Puget requires a large amount of memory when printing large collections
Minimal reproduction: (puget.printer/pprint (repeatedly 500000 #(rand-int 1000000000)))
When I run this with -Xmx200m and watch GC logs, I can see the memory usage gradually growing, and the program slows down as it approaches the maximum usage; with -Xmx500m it has enough headroom to finish in a more reasonable amount of time.
I'm fairly confident this is due to how this line interacts with the four-element vector produced here.

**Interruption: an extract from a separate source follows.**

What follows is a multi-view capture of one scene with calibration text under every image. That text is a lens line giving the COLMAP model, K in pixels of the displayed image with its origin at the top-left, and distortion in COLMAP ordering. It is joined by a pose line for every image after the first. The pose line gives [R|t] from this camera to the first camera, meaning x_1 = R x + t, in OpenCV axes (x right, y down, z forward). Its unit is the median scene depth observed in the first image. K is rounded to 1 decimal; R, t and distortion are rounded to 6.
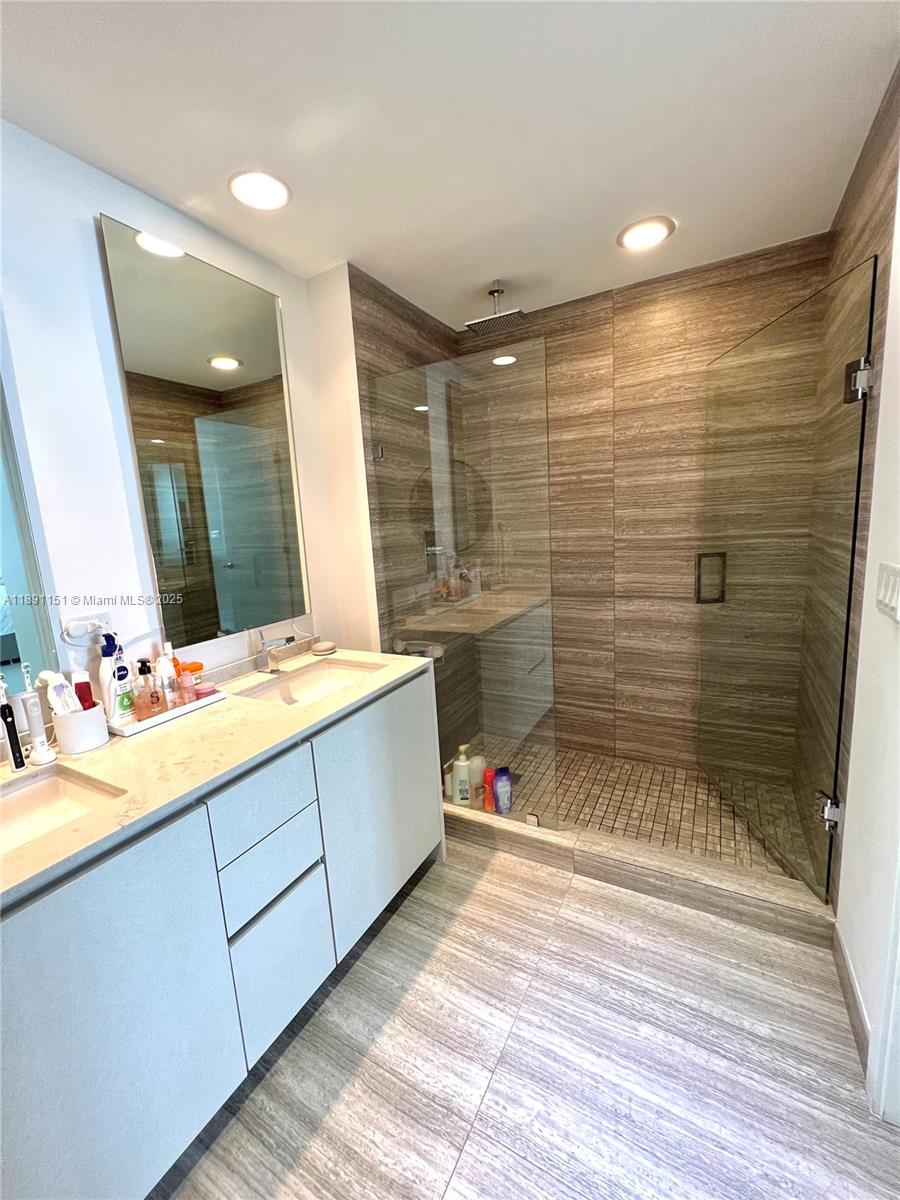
lens RADIAL K [[478.7, 0, 452.8], [0, 478.7, 598.2], [0, 0, 1]] dist [-0.001125, 0.000015]
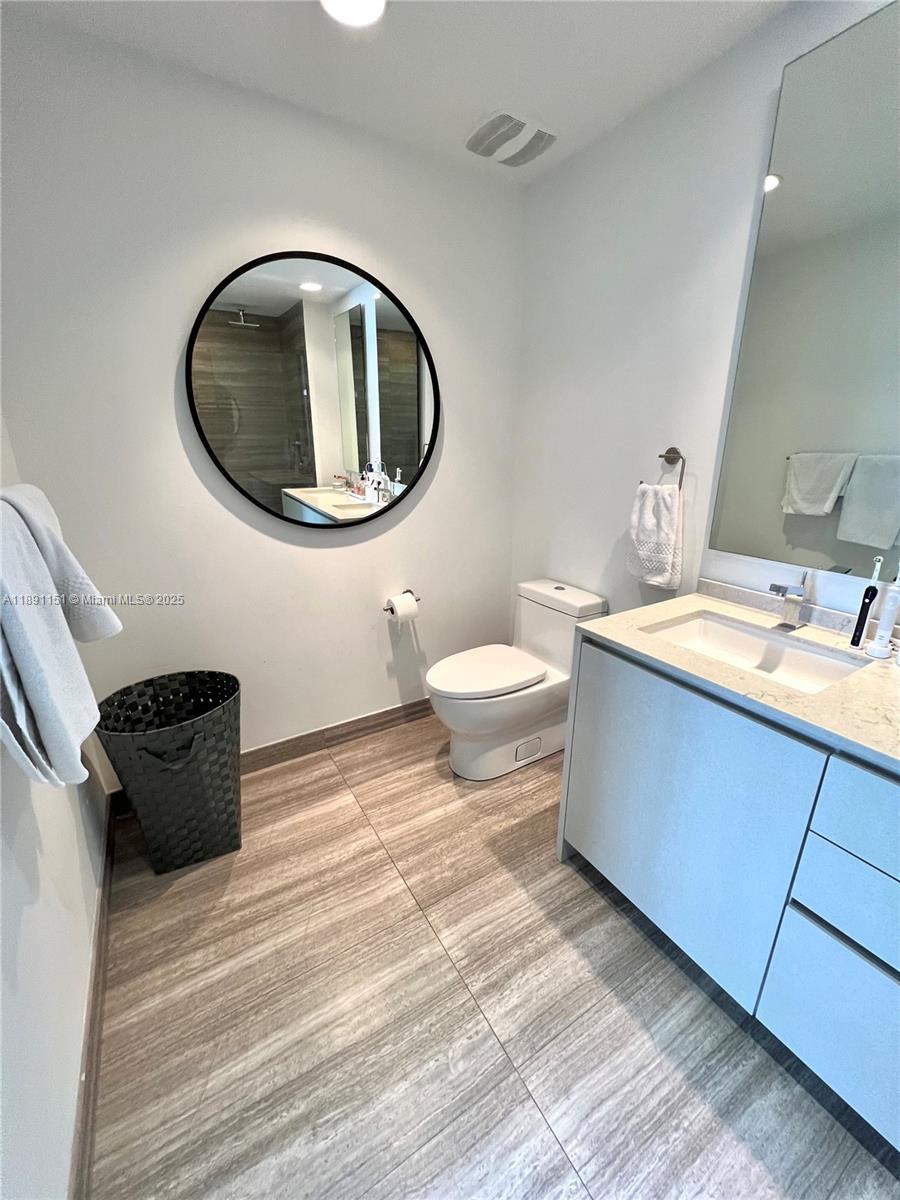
lens RADIAL K [[485.6, 0, 455.4], [0, 485.6, 589.8], [0, 0, 1]] dist [-0.023340, -0.000274]
pose [[-0.494554, 0.333707, -0.802531, 0.379316], [-0.109813, 0.891964, 0.438567, -0.137041], [0.862182, 0.305024, -0.404479, 0.670699]]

In particular, because the vector is chunked, the map inside the mapcat will retain a reference to the third element (the large collection).

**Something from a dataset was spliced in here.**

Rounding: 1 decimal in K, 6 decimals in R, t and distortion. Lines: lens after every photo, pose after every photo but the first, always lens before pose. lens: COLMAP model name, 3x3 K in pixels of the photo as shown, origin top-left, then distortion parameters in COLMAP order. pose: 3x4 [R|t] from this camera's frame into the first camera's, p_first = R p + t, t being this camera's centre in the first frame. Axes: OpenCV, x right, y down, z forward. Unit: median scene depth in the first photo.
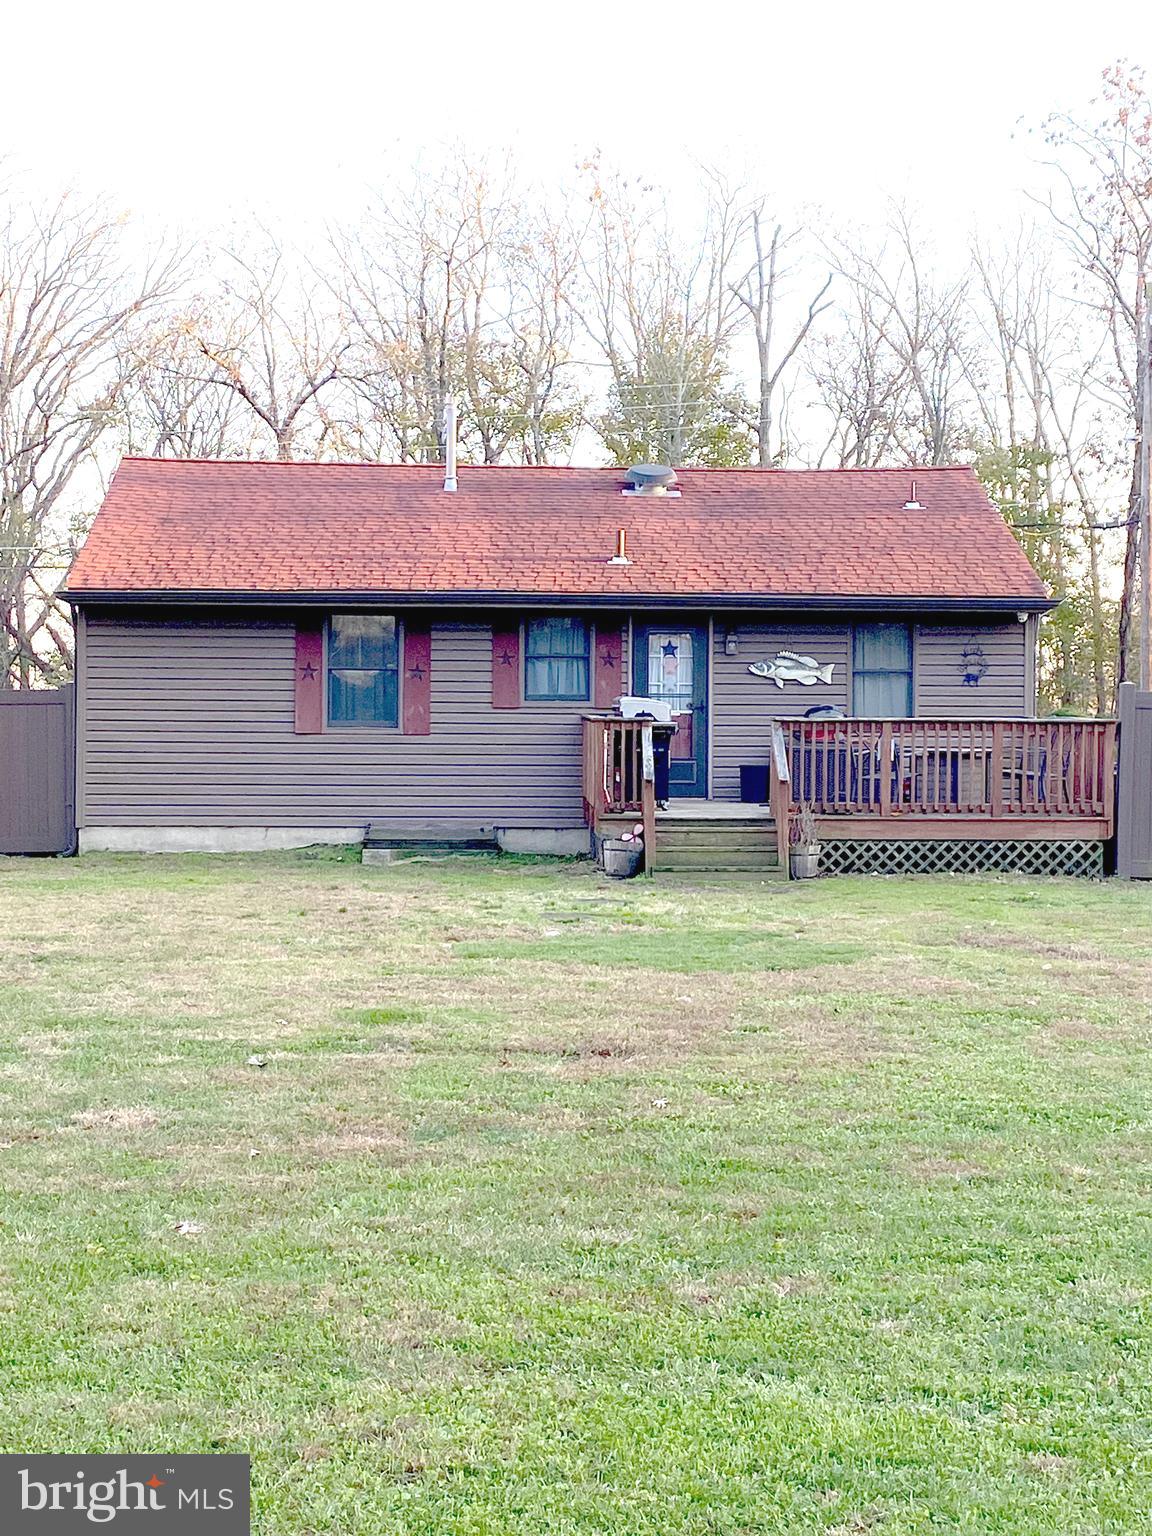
lens RADIAL K [[2555.1, 0, 572.2], [0, 2555.1, 759.4], [0, 0, 1]] dist [0.035161, 0.000000]
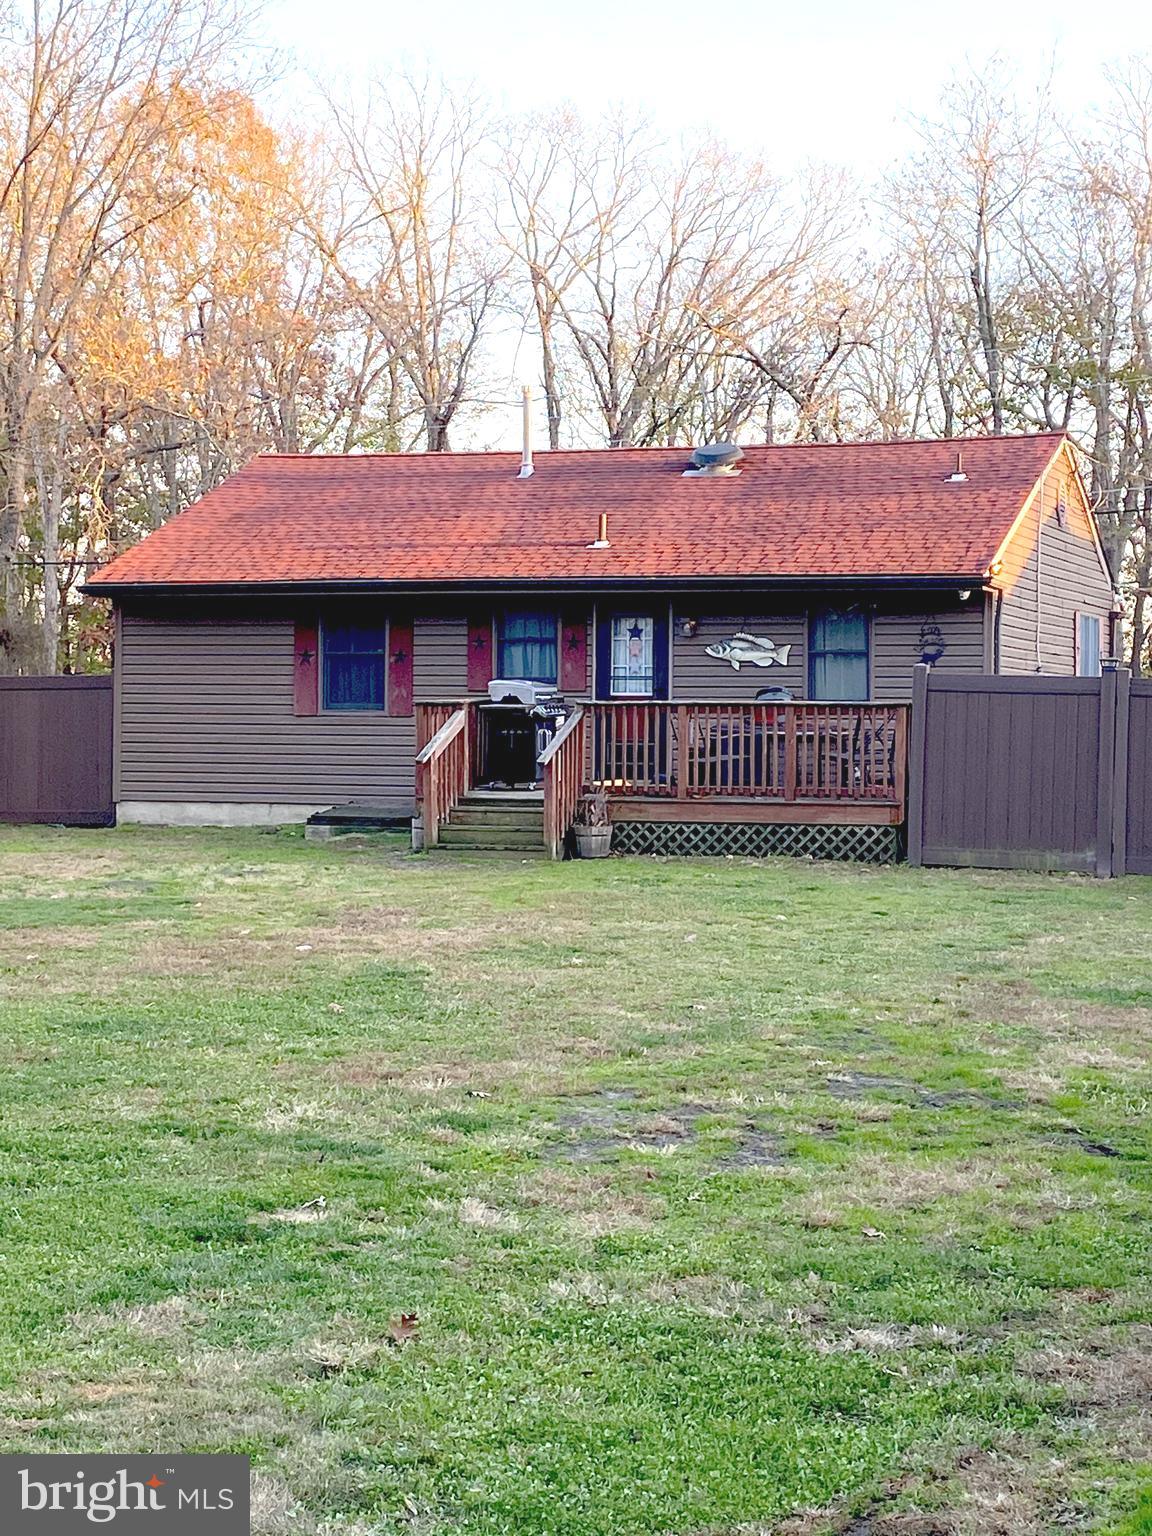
lens RADIAL K [[2776.2, 0, 572.7], [0, 2776.2, 769.8], [0, 0, 1]] dist [0.055832, 0.000000]
pose [[0.936200, 0.007219, -0.351395, 0.403945], [-0.002474, 0.999900, 0.013951, -0.003895], [0.351460, -0.012192, 0.936124, -0.038235]]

As evidence for this explanation, this change to fipp (unchunking the sequence) seems to fix it:
diff --git a/src/fipp/engine.cljc b/src/fipp/engine.cljc
index 8e6266d..9904a0e 100644
--- a/src/fipp/engine.cljc
+++ b/src/fipp/engine.cljc
@@ -12,7 +12,7 @@
(defn serialize [doc]
(cond
(nil? doc) nil
- (seq? doc) (mapcat serialize doc)
+ (seq? doc) (mapcat serialize (take 1e100 doc))
(string? doc) [{:op :text, :text doc}]
(keyword? doc) (serialize-node [doc])
I do not know what a clean fix for this would be. I'm not sure we can make the above change to fipp without potentially sacrificing performance in the farther-down-the-stack case where it's processing an actual large sequence, rather than a vector containing a large sequence as an element. And I can't think of anything that puget could do to cause fipp to behave differently.
It's from a while ago so I can't remember all of the details, but this fipp PR and the comments therein are related. I found that unchunking that exact same sequence prevented heap exhaustion on JDK8+.